TV-Sender flieht vor Zensur ins Netz

Das einzige landesweit ausgestrahlte Privatfernsehen in Russland hat heute sein Programm eingestellt.

Das Moskauer Medienministerium hatte sich zuvor geweigert, die Lizenz des überschuldeten Senders TW-6 zu verlängern.

Die Nachrichten von TW-6 sollen künftig vom Radiosender Moskauer Echo gesendet und ins Internet gestellt werden. Allerdings verfügen nur etwa fünf Prozent der russischen Bevölkerung über einen Internet-Zugang.

Kritik

Journalisten und Nichtregierungsorganisationen bezeichneten das Vorgehen als "Vergeltungsaktion" der Regierung, weil mehrere Mitarbeiter des früheren regierungskritischen Senders NTW nach dessen Schließung zu TW-6 gewechselt waren.

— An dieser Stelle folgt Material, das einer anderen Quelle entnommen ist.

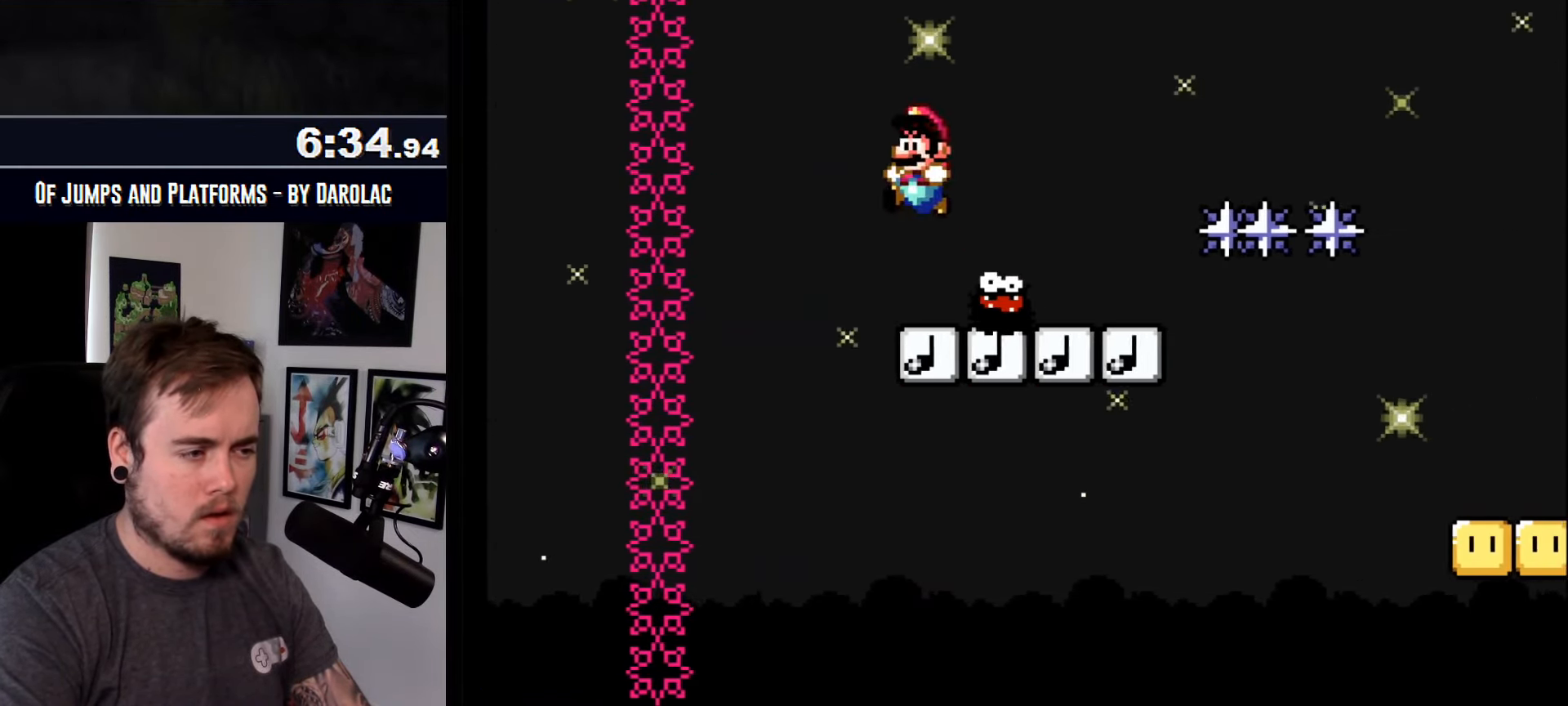
{"buttons": ["CROSS"], "events": [[200, "TRIANGLE", "up"], [267, "TRIANGLE", "down"], [367, "TRIANGLE", "up"]]}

TW-6-Generaldirektor Jewgeni Kisseljow beschuldigte den russischen Präsidenten Wladimir Putin, bei der Schließung "seine Hände im Spiel" zu haben.

Sergej Buntman, der stellvertretende Chefredakteur von Radio Moskauer Echo, dem einzigen Privathörfunk von nationaler Bedeutung, sprach von einer "Kampagne zur Zerstörung unabhängiger Medien". Er äußerte die Befürchtung, dass sein Sender "als nächster an der Reihe" sein könnte.

TW-6 gehört zu 75 Prozent dem Oligarchen und Gegner Putins, Boris Beresowski. In der vergangenen Woche hatte ein Moskauer Gericht den Sender für bankrott erklärt. Der bis dahin ebenfalls unabhängige Sender NTW war im vergangenen April nach finanziellen Schwierigkeiten vom staatseigenen Energiekonzern Gasprom übernommen worden. Die TW-6 entzogene Lizenz soll am 27. März neu vergeben werden, wie Informationsminister Michail Lessin mitteilte.